Look, I can guarantee someone is going to get hurt with a 3D printed gun before long. I have an idea of what is going to happen. Some dumb-ass kid or kids are going to download the CAD files and print one. They will test the limits of what they can do and make it bigger then 380 ACP. They will proceed to torch off something through a 3D printed gun that will take it apart violently and some dumb-ass kid will earn himself the name “Stumpy.”
How do I know this? About once a year it happens with homemade fireworks.
Here is the other issue, and to be blunt about it: kiddie porn.
Possession of that is highly illegal. It’s still widely available in the internet. I’m not even going to post links to news articles about that because I’m not typing that into my search browser.

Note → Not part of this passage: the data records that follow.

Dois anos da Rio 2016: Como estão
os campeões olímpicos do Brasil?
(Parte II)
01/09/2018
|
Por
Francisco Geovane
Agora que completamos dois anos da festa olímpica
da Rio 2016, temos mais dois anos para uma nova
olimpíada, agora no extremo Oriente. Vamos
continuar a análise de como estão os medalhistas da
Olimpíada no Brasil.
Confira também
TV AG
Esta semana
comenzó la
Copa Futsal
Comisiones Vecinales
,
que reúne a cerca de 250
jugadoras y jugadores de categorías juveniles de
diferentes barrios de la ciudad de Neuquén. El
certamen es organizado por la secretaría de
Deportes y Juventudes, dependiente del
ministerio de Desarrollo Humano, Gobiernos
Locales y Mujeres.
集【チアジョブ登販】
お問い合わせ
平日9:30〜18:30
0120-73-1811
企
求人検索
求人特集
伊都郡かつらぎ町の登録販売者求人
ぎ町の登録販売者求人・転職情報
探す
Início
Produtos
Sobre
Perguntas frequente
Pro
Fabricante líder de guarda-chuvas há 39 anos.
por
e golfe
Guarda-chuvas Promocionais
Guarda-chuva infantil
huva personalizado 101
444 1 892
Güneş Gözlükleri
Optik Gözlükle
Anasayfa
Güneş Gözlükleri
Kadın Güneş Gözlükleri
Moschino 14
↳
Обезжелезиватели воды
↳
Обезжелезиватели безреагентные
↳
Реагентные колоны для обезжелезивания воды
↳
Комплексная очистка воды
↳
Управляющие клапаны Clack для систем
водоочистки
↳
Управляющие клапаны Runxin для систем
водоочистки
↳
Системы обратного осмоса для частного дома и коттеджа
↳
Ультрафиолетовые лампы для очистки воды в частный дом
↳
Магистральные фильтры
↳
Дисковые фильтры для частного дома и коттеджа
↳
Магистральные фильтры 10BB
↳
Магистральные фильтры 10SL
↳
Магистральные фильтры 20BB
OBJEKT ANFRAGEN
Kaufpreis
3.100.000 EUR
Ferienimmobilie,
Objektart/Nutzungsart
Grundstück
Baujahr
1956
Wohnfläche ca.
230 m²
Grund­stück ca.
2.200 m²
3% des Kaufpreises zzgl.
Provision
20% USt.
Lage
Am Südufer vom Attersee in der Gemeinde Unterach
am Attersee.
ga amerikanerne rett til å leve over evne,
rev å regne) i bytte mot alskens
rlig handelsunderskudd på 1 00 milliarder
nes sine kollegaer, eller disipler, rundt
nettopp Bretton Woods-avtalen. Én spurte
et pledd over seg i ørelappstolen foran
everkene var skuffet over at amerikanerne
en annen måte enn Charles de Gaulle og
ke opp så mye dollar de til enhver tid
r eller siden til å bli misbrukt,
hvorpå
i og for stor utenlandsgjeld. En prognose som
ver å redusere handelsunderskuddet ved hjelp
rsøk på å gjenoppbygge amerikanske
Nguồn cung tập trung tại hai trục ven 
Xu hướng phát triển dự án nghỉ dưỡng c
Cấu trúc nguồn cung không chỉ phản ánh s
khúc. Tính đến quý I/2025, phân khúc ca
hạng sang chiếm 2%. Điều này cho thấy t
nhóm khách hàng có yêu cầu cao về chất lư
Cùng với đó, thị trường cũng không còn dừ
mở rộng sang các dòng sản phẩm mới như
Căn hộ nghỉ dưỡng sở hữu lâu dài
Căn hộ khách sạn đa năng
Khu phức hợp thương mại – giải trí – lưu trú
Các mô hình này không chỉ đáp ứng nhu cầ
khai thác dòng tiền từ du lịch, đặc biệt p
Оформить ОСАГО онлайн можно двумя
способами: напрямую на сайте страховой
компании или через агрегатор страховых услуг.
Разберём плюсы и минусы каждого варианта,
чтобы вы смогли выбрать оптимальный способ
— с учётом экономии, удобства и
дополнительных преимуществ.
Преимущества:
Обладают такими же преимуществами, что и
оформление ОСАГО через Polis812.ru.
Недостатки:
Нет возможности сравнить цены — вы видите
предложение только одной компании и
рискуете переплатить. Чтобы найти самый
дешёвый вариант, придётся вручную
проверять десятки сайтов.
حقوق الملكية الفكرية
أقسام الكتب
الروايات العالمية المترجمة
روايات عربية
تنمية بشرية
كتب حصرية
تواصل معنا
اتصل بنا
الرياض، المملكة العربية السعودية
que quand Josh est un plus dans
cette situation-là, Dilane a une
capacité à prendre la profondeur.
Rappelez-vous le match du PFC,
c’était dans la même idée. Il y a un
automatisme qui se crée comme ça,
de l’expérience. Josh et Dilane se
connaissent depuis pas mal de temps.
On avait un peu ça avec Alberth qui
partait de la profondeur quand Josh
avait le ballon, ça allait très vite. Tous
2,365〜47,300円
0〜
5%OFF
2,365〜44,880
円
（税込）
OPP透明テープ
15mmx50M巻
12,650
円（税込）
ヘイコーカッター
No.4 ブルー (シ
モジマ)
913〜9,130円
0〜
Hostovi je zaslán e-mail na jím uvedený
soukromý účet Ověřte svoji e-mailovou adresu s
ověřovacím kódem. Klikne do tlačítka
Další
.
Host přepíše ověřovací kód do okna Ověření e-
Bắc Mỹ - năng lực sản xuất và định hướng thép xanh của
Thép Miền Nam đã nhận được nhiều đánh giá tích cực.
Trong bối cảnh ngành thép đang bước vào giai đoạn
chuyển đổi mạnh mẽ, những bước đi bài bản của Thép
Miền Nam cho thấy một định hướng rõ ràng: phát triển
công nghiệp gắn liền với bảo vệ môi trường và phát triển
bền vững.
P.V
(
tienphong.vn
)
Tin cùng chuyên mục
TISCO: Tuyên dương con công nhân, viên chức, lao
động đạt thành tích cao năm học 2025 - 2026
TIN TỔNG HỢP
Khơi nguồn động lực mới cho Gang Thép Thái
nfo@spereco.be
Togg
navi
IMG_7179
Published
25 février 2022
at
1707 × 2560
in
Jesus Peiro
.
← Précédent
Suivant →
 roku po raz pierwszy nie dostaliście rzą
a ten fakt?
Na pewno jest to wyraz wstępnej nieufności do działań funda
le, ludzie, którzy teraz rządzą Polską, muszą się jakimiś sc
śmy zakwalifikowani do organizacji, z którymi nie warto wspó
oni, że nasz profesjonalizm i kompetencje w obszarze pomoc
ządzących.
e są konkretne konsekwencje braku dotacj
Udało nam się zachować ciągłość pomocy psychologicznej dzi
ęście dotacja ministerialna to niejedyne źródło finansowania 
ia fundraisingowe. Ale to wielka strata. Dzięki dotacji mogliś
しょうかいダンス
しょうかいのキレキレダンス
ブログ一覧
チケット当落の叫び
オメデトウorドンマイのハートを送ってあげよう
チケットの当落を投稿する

The internet is an enormous place. What do these people intend to ban? Once the file gets uploaded it will never go away. What stops people from drawing their own CAD files. Are 3D printers going to have to be regulated. Will they have to have some sort of fail safe shutdown if a gun gets printed?
Hell, despite the music industry’s best efforts, there are plenty of places to download MP3s for free.
This is totally off the wall bonkers, but that’s where these people stand now. Off the wall bonkers.
They are right about one thing, we can’t have a conversation about guns. How do you have a conversation with people who have detached from reality?